> _Activity 1_:
Could you copy the passage on Wikimedia data outcomes between "Outcome 3: Wikimedia" and "of production data.", inclusive?
> _Activity 2_:
In the passage on Wikimedia data outcomes, which groups are to have their access to the database dumps consolidated at the new canonical location?
> _Activity 3_:
Can you write the next part of the passage on Wikimedia data outcomes, picking up after its last objective?

> _Exercise passage_:
[Start of section]
Outcome 3: Wikimedia Cloud Services users have easy access to public data..

  • Objective 1: Provide reliable and available access to Wikimedia database dumps by upgrading the hardware used and consolidating access by internal teams, Cloud Services users, external mirrors, and HTTPS downloaders to the new canonical location.
  • Objective 2: Complete migration of production database replica access for Cloud services customers to the new high-availability cluster, which uses 'row based' replication technology to provide a more consistent view of production data.
  • Objective 3: Collaborate with Wikimedia Cloud Services customers to publish new applicable data sets
  • Objective 4: Provision a cluster for public Data Lake access in labs that can be used as a Quarry backend. In this iteration the Data Lake will include historical data about editing (revisions, pages, users) for all Wikimedia projects since the beginning. Data is optimized to be queried in an analytics-friendly way that allows for simple and fast queries.
  • Objective 5: Deploy visual exploration tool for Data Lake for labs community

Outcome 4: Users see improvements on data computing and data quality.

  • Objective 1: Vetting and release of new metrics that measure content consumption
  • Objective 2: More efficient Bot filtering on pageview data
  • Objective 3: Build prototype for mediawiki content processing. For example: ingest and process text on every wikipedia page to use later for analytics-style computations.
[End of section]
> _Data below_:
[Start of section]
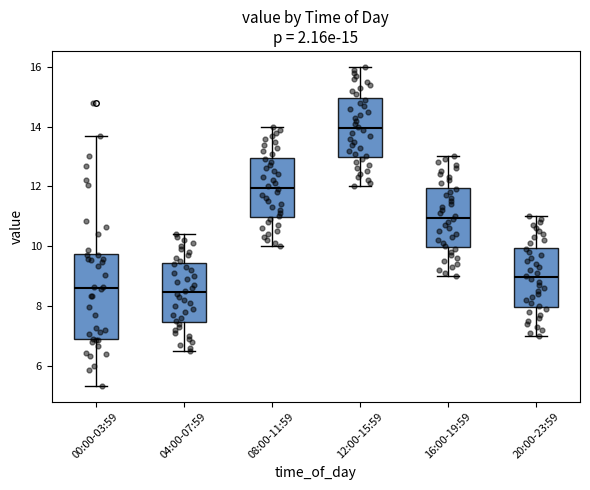

Which box is the tallest, from its lower edge to its upper edge?

00:00-03:59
[End of section]
> _Answer section 1_:
Outcome 3: Wikimedia Cloud Services users have easy access to public data..

  • Objective 1: Provide reliable and available access to Wikimedia database dumps by upgrading the hardware used and consolidating access by internal teams, Cloud Services users, external mirrors, and HTTPS downloaders to the new canonical location.
  • Objective 2: Complete migration of production database replica access for Cloud services customers to the new high-availability cluster, which uses 'row based' replication technology to provide a more consistent view of production data.

> _Answer section 2_:
- Internal teams
- Cloud Services users
- External mirrors
- HTTPS downloaders

> _Answer section 3_:
  • Objective 4: (carry over from last year) Experiment with real-time processing of pageview data to avoid costly batching computations.

Outcome 5: Foundation staff and Wikimedia communities have an objective measure to talk about impact of Foundation products and projects.

  • Objective 1: Pilot study on 1 wiki to measure the community backlog of work
  • Objective 2: Implement system to measure community backlog in wikis that wish to have it

Program 8. Multi-datacenter support[edit]

Team: TechOps, MediaWiki, Services, Performance

Strategic Priorities: Reach, Communities

Time Frame: 12 months

Summary[edit]

Although Wikimedia currently operates two data centers each independently capable of serving our core sites and services, many of our services – including our most important core platform component (MediaWiki) – are only active in a single data center at any point in time, with the other data center being on standby. Switching between the two data centers is currently a very involved manual process with significant impact to the availability of our services for our users and substantial risk of failure. By extending existing services (and MediaWiki in particular) with support for serving requests from multiple data centers concurrently, this impact can be minimized and currently unused performance benefits can be leveraged.

Goal[edit]

We will improve availability and performance for our users, while also minimizing the impact from fail-over testing and catastrophes. We will do this by expanding our multi-data center capabilities to serve requests from multiple data centers simultaneously.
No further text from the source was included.